Plaintiff’s exhibit 2 is mute but eloquent testimony of the reliability of the author’s comments concerning its creator. Though the artist calls his painting “Maine Islands,” even the most astute observer would find it difficult to recognize the original site in the painted effusion. While an area in Maine may have served as the inspiration which evoked the artist’s desire to create a landscaped view, the resultant painting is clearly the projection of the artist’s impression and imagination and not an actual place, landscape, or scene within the United States.
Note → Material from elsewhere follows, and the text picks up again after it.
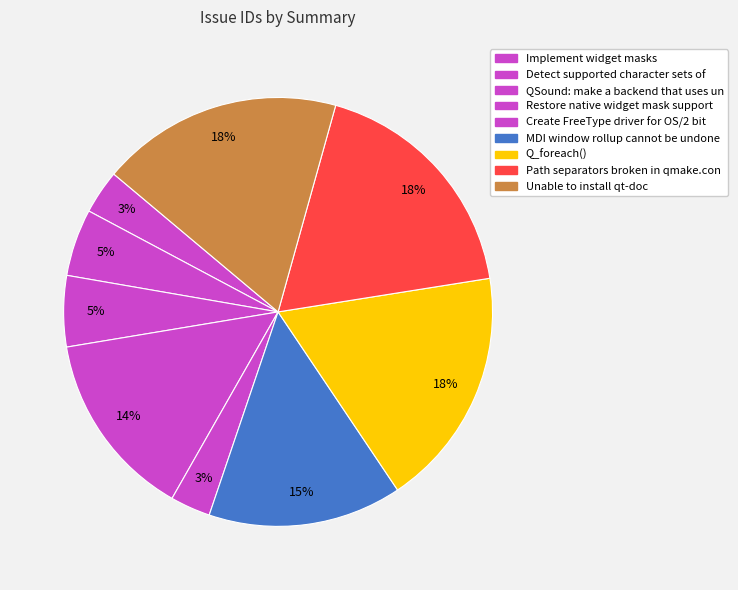

How many segments does this pie chart have?

9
With respect to exhibit 3, the lithograph before us does not reveal in such clear-cut fashion whether it is or is not an actual locality in the United States. We are, at once, confronted, however, with the collector’s classification, which establishes presumptively that it does represent a view of an American scene. And the evidence introduced by the plaintiff fails to controvert such finding. Plaintiff’s witness Jaffe admitted that the scene represents Central Park, in or about the year 1890, although he did not know" whether certain aspects of the scene had altered since the picture was painted. His effort to modify his first statement by saying that it may have been Central Park in some other part of the world is more or less minimized by the fact that the artist in question, Maurice Prendergast, is known to be an American painter particularly noted for his landscaped views of areas in the states of Massachusetts and New York. (See The New International Encyclopedia, 1920 edition, volume 19, page 173, wherein the artist in question is identified as Morris Brazil Prendergast.)
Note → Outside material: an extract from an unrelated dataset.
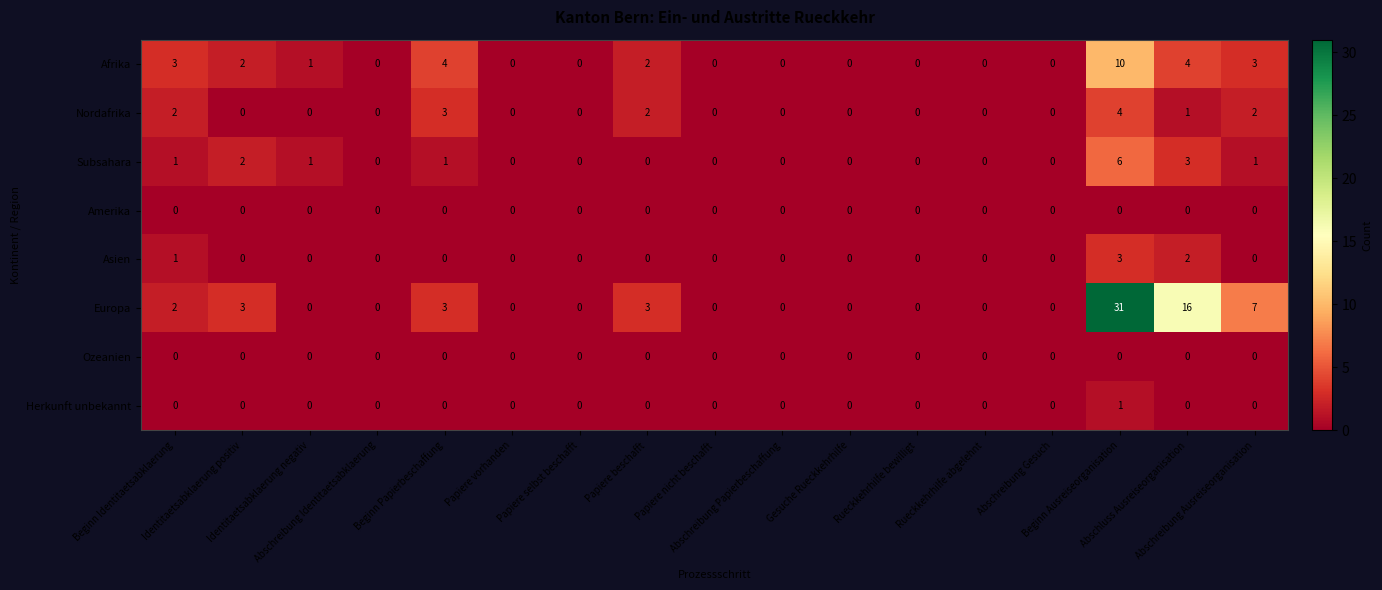

Which series has the largest total across all categories?

Europa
We cannot say that in painting “Central Park” the artist relied more heavily upon his imagination than he did upon the physical aspects of the scene from which he drew his inspiration. We are certain, however, that the view which appears in plaintiff’s exhibit 3 was not produced almost entirely from the imagination of the artist.
We hold, therefore, that the merchandise of which exhibits 1 and 3 are representative, which are invoiced as “Kent: Winter,” and “Prendergast: Centralpark,” respectively, consists of such views of American scenes as are expressly excluded from the provisions of paragraph 1406, supra. The collector’s action in classifying said *67merchandise at 35 per centum ad valorem pursuant to the provisions of paragraph 1413 of said act is therefore sustained and the claim in the protest with respect thereto is overruled.
As the merchandise represented by exhibit 2, and invoiced as “Marin: Maine Islands,” does not consist of views of American scenes, it is properly dutiable at the rate of 30 cents per pound, as provided for in said paragraph 1406, as lithographed articles not exceeding twelve one-thousandths of an inch in thickness.
Judgment will be entered in accordance with our decision herein.